Teachers rev up tax push
A referendum to raise their pay will ask for a tax renewal next year in an antitax climate.
By THOMAS C. TOBIN
Published May 11, 2007
The Pinellas teachers union is gearing up for a referendum next year that will ask voters to renew a special property tax to benefit schools.
The group has commissioned a public opinion poll on the tax and soon will ask every teacher in the system to donate at least $100 to a political action committee, Citizens for Pinellas Schools, which will campaign for the tax.
Pinellas residents easily approved the tax in 2004 with 64 percent of the vote. But the anti-tax environment that has mushroomed over high insurance rates and rising property values is expected to make it a tougher sell in 2008.
"My suspicion is you can't think of a worse time to put this before the voters, " said Darryl Paulson, a political science professor at the University of South Florida.
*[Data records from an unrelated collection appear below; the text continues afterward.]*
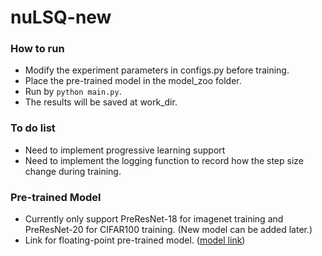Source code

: # nuLSQ-new

### How to run
- Modify the experiment parameters in configs.py before training.
- Place the pre-trained model in the model_zoo folder.
- Run by `python main.py`.
- The results will be saved at work_dir.

### To do list
- Need to implement progressive learning support
- Need to implement the logging function to record how the step size change during training.

### Pre-trained Model
- Currently only support PreResNet-18 for imagenet training and PreResNet-20 for CIFAR100 training. (New model can be added later.)
- Link for floating-point pre-trained model. ([model link](https://drive.google.com/drive/folders/1CPhGPSlAbwA1irpjcr2S_VB-vsn5FZtQ?usp=sharing))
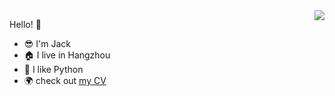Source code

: 
<img align="right" src="https://github-readme-stats.vercel.app/api?username=JackKuo666&show_icons=true">

Hello! :wave:

- :sunglasses: I'm Jack
- :house: I live in Hangzhou
- :snake: I like Python
- :earth_africa: check out [my CV](https://menghaoguo.com/)
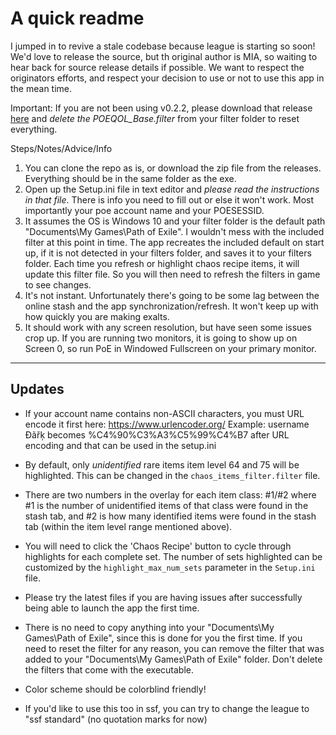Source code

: # A quick readme
I jumped in to revive a stale codebase because league is starting so soon! We'd love to release the source, but th original author is MIA, so waiting to hear back for source release details if possible. We want to respect the originators efforts, and respect your decision to use or not to use this app in the mean time.

Important: If you are not been using v0.2.2, please download that release [here](https://github.com/notablackbear/poe_qolV2/releases/tag/V0.2.2) and *delete the POEQOL_Base.filter* from your filter folder to reset everything.

Steps/Notes/Advice/Info
1) You can clone the repo as is, or download the zip file from the releases. Everything should be in the same folder as the exe.
2) Open up the Setup.ini file in text editor and *please read the instructions in that file*. There is info you need to fill out or else it won't work. Most importantly your poe account name and your POESESSID.
3) It assumes the OS is Windows 10 and your filter folder is the default path "Documents\My Games\Path of Exile". I wouldn't mess with the included filter at this point in time. The app recreates the included default on start up, if it is not detected in your filters folder, and saves it to your filters folder. Each time you refresh or highlight chaos recipe items, it will update this filter file. So you will then need to refresh the filters in game to see changes.
4) It's not instant. Unfortunately there's going to be some lag between the online stash and the app synchronization/refresh. It won't keep up with how quickly you are making exalts.
5) It should work with any screen resolution, but have seen some issues crop up. If you are running two monitors, it is going to show up on Screen 0, so run PoE in Windowed Fullscreen on your primary monitor.

----
Updates
-----

* If your account name contains non-ASCII characters, you must URL encode it first here: https://www.urlencoder.org/ Example: username Đãřķ becomes %C4%90%C3%A3%C5%99%C4%B7 after URL encoding and that can be used in the setup.ini

* By default, only *unidentified* rare items item level 64 and 75 will be highlighted. This can be changed in the `chaos_items_filter.filter` file.

* There are two numbers in the overlay for each item class: #1/#2 where #1 is the number of unidentified items of that class were found in the stash tab, and #2 is how many identified items were found in the stash tab (within the item level range mentioned above).

* You will need to click the 'Chaos Recipe' button to cycle through highlights for each complete set. The number of sets highlighted can be customized by the `highlight_max_num_sets` parameter in the `Setup.ini` file.

* Please try the latest files if you are having issues after successfully being able to launch the app the first time.

* There is no need to copy anything into your "Documents\My Games\Path of Exile\", since this is done for you the first time. If you need to reset the filter for any reason, you can remove the filter that was added to your "Documents\My Games\Path of Exile\" folder. Don't delete the filters that come with the executable.

* Color scheme should be colorblind friendly!

* If you'd like to use this too in ssf, you can try to change the league to "ssf standard" (no quotation marks for now)
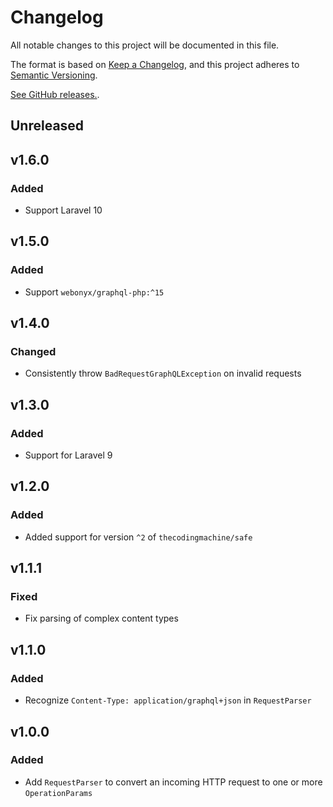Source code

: # Changelog

All notable changes to this project will be documented in this file.

The format is based on [Keep a Changelog](https://keepachangelog.com/en/1.0.0),
and this project adheres to [Semantic Versioning](https://semver.org/spec/v2.0.0.html).

[See GitHub releases.](https://github.com/laragraph/utils/releases).

## Unreleased

## v1.6.0

### Added

- Support Laravel 10

## v1.5.0

### Added

- Support `webonyx/graphql-php:^15`

## v1.4.0

### Changed

- Consistently throw `BadRequestGraphQLException` on invalid requests

## v1.3.0

### Added

- Support for Laravel 9

## v1.2.0

### Added

- Added support for version `^2` of `thecodingmachine/safe`

## v1.1.1

### Fixed

- Fix parsing of complex content types

## v1.1.0

### Added

- Recognize `Content-Type: application/graphql+json` in `RequestParser`

## v1.0.0

### Added

- Add `RequestParser` to convert an incoming HTTP request to one or more `OperationParams`
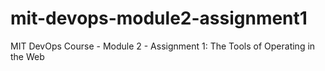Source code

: # mit-devops-module2-assignment1
MIT DevOps Course - Module 2 - Assignment 1: The Tools of Operating in the Web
No matter how meritorious the cause, he said, "voters are clearly fed up with the property tax situation in Florida."
In addition, organizers are finding it difficult to plan around the uncertainty over how the Legislature will change the state's tax structure in a special session next month.
All the more reason to start the campaign now, they say.
Might it be too early?
"No. Not if you want to win, " said Jade Moore, executive director of the union, known as the Pinellas Classroom Teachers Association.
It's also not too early in a year when the presidential candidates already have debated twice and Florida has moved its primary up to next January, said Beth Rawlins, a Pinellas political consultant who led the 2004 tax campaign and will serve in the same role this time.
"The cycle has clearly accelerated, " she said.
The School Board has yet to set a date for the referendum. Possibilities include the general election ballot on Nov. 4, 2008, or the Sept. 2 primary preceding it.
The union's big head start contrasts sharply with the 2004 campaign, which lasted only three months after the School Board wavered about the tax and waited until July of that year to put it on the ballot.
The union's surge follows a recent effort by the school district to better publicize how the tax money is being spent. The district's Web site prominently features a detailed accounting of where the tax proceeds are going, including links to public documents from a committee that oversees the money.
The new feature, titled "Referendum Revealed, " details increases in teacher pay and improvements in arts programs, reading materials and the availability of computers in classrooms across the district.
"I think a lot of the discontent with property taxes has been that people have seen their taxes go up and they haven't seen the return in services, and the school tax is not like that, " Rawlins said. "They have gotten exactly what we told them they were going to get."
She said she thinks voters' desire for a strong school system will override concerns about high taxes, much as they did in 2004.
The tax is 50 cents on every $1, 000 of assessed value. The owner of a home valued at $200, 000 for taxing purposes, with a $25, 000 homestead exemption, pays $87.50 a year. That's on top of regular school taxes, which this year came to $1, 349.
Eighty percent of the proceeds from the special tax pay for teacher salary increases and the remaining 20 percent goes to arts, reading and technology programs.
In its first year, 2005, the tax raised $30.4-million. This fiscal year, it raised $36-million. For the fiscal year starting July 1, the total is expected to rise to more than $38-million.
The annual increases have been fueled by new construction and rising property values.
As a result, Pinellas' teacher salaries are the highest in the Tampa Bay area. Average teacher pay has increased from about $40, 000 before the referendum to about $46, 000 this year, a 15 percent bump.
The goal is to get Pinellas salaries more competitive nationally.
On average, teachers get about $100 each paycheck from the referendum, said Moore, the union head, describing the reasoning for asking them to contribute that amount to the campaign.
Since teachers benefit most from the tax, he said, the union decided to ask them for money before soliciting donations from others.
"Clearly, this is something that the teachers need to be behind, " said Rawlins.
The request comes as teachers head into the summer months, a time of second jobs and leaner household budgets. For many, the last district paycheck before classes begin in late August will come June 8.
Moore said the union will offer easy-pay plans to make it easier to donate.
"I think it's probably going to be met with mixed enthusiasm, " said School Board member Carol Cook, a former teacher. But she added, "I don't think it's a bad idea to be asking ... I hope several of them do (donate), including some of the retired teachers."
Said School Board member Janet Clark, a former teacher who opposed the 2004 referendum: "I think it's absolutely right that teachers should give back. I would hate to have the voting public think that the teachers are not grateful."
She cited fears of what would happen if Pinellas voters decide not to renew the tax. The district would have to cut more than $30-million from its budget or reduce teacher salaries.
Echoing other district officials, Clark said: "It's a scary thought to me."